Spencer Ackerman, of WIRED.com Danger Room, has acquired dozens of FBI training materials on counter terrorism and Islam. The training material argues that it does not matter whether or not American Muslims are law abiding citizens, “the Islamic “insurgency” is all-encompassing and insidious. In addition to outright combat, its “techniques” include “immigration” and “law suits.” So if a Muslim wishes to become an American or sues the FBI for harassment, it’s all just part of the jihad.” The documents claim (using DocumentCloud) that “Islam ‘transforms [a] country’s culture into 7th-century Arabian ways.’”’
When Ackerman pressed the FBI as to why training material would make such outrageous claims, the FBI responded that the documents obtained were out of date.

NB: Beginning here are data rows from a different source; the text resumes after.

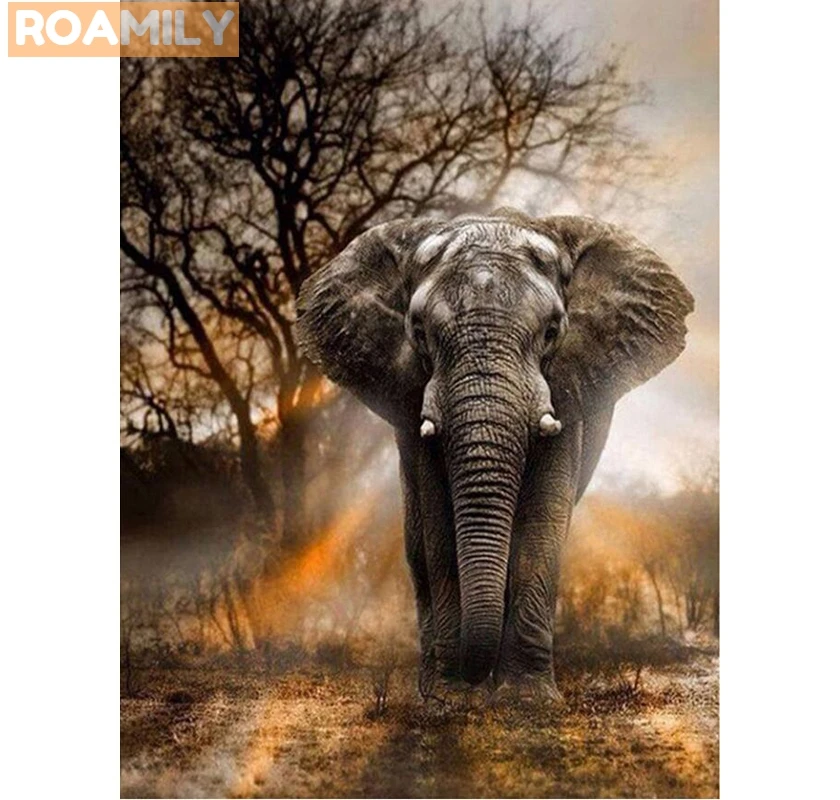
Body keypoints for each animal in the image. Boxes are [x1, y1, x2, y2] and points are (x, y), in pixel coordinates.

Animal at [297, 208, 693, 702]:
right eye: (419, 333)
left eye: (552, 332)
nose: (472, 678)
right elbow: (439, 524)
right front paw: (451, 700)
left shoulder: (567, 390)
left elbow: (543, 519)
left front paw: (528, 702)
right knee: (417, 545)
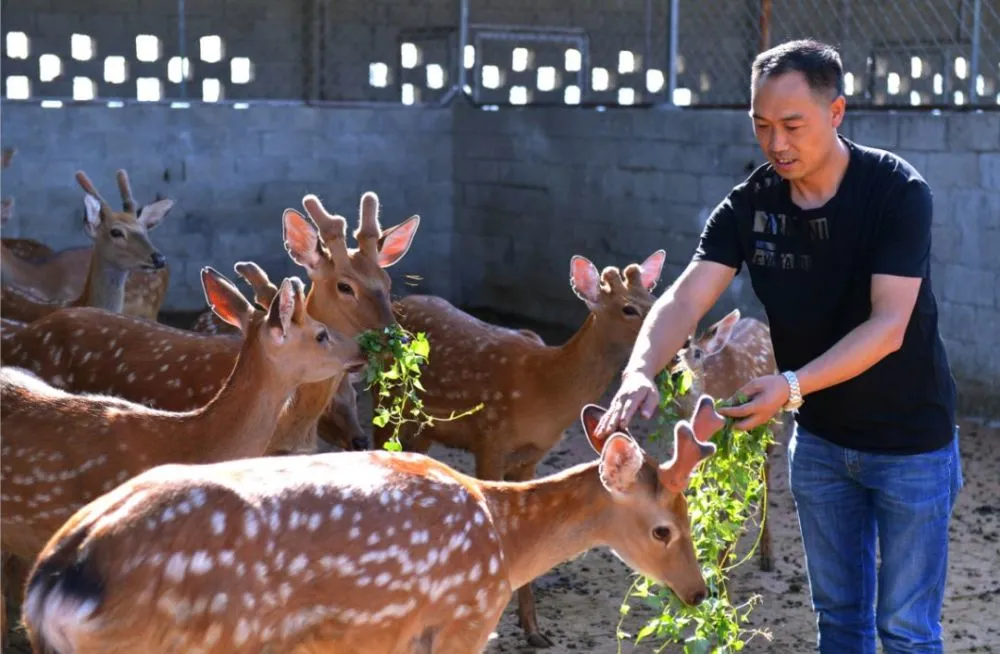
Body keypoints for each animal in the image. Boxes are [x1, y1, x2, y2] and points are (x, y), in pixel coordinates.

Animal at [372, 249, 668, 648]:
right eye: (628, 309)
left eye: (653, 300)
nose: (684, 342)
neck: (543, 390)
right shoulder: (490, 438)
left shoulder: (531, 456)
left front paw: (534, 630)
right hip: (382, 400)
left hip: (424, 427)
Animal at [668, 310, 784, 572]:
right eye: (669, 358)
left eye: (697, 353)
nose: (678, 374)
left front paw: (721, 572)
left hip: (771, 425)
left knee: (765, 477)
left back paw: (767, 555)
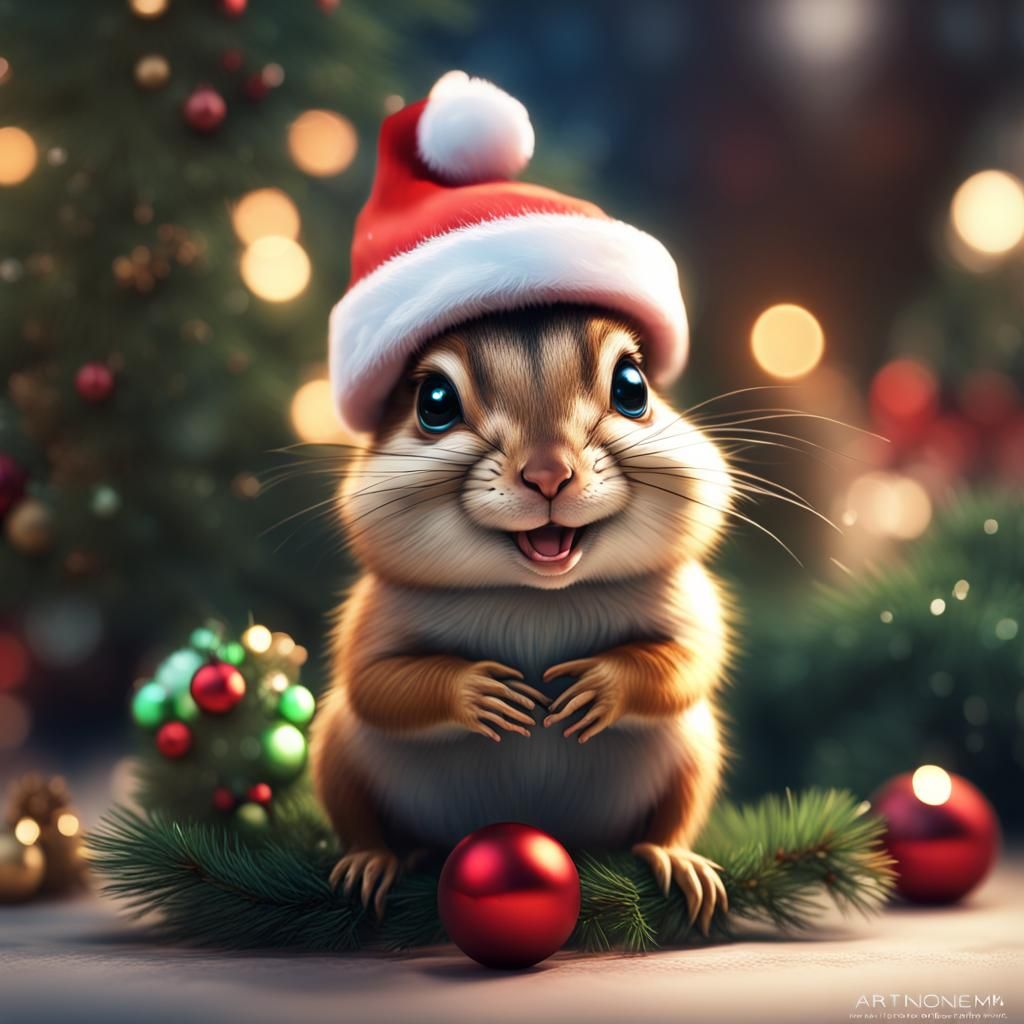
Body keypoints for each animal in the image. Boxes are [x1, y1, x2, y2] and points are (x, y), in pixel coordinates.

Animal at [310, 304, 733, 933]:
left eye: (633, 387)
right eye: (434, 402)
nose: (548, 472)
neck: (538, 597)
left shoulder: (690, 601)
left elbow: (690, 662)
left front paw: (596, 685)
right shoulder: (371, 620)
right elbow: (376, 683)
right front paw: (482, 692)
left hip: (694, 756)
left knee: (672, 821)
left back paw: (676, 859)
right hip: (337, 752)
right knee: (360, 819)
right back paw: (375, 861)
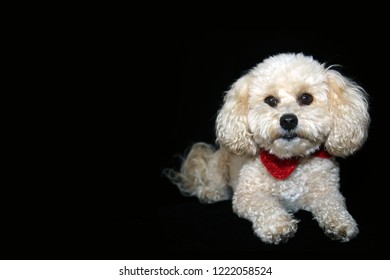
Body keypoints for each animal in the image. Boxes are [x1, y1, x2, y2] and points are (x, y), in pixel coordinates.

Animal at [166, 53, 370, 245]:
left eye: (306, 98)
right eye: (270, 100)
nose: (288, 120)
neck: (288, 162)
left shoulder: (327, 191)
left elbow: (333, 204)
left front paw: (341, 223)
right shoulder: (247, 194)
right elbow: (265, 205)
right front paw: (278, 226)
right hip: (219, 166)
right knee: (214, 182)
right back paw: (210, 193)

However, one briefing titled, “Strategic Themes and Drivers in Islamic Law” took place on March 21, 2011.
After the attacks on September 11, 2001 President George Bush told the nation that he would make certain that the food we eat would be safe from chemical terrorist threats from the ‘farm to the fork’. However, with no single agency in charge of policing our farms, factories, warehouses, or grocery stores, this multi-headed bureaucracy appears to be a huge money drain. In the past ten years, it has managed to spend nearly 3.5 billion dollars with little to show.
Nevertheless, “top U.S. food defense authorities insist that the initiatives have made the food supply safer and say extensive investments have prepared the country to respond to emergencies. No terrorist group has threatened the food supply in the past decade, and the largest food poisonings have not arisen from foreign attacks but from salmonella-tainted eggs produced on Iowa farms that sickened almost 2,000 people.”
“The Sept. 11 attacks prompted almost every nation to adopt or toughen anti-terror laws. Until now, no one followed up to see who was impacted. In an unprecedented 9-month investigation, journalists in more than 100 countries found that at least 35,000 people have been convicted on terror charges since 2001, from bombers to bloggers.AP National Writer Martha Mendoza, aided by colleagues on six continents, reported the story beyond the numbers, how the war against terror is shifting to courts, and how some countries misuse their laws to curb dissent.“
Caren Bohn, Mark Hoseball, Tabassum Zakaria, and Missy Ryan from Reuters report on the grueling, and sometimes questionable, plan to kill Osama bin Laden. The 13-year quest to find and eliminate bin Laden, from the November 1998 day he was indicted by a federal grand jury for his role in the East Africa embassy bombings, was filled with missteps, course adjustments and radical new departures for U.S. security policy. It ultimately led to a fortified compound in a little known Pakistani city named after a long-dead British major.
The name of the only known fatality from a secret prison network that the CIA operated overseas after the 9/11 attacks is finally known, due to an Associated Press investigation of his imprisonment and death. Gul Rahman, a suspected militant imprisoned in a CIA compound code-named the Salt Pit near Kabul, was found dead in his cell in 2002. AP writers Adam Goldman, Kathy Gannon, Robert H. Reid and investigative researcher Randy Herschaft teamed up in the investigation.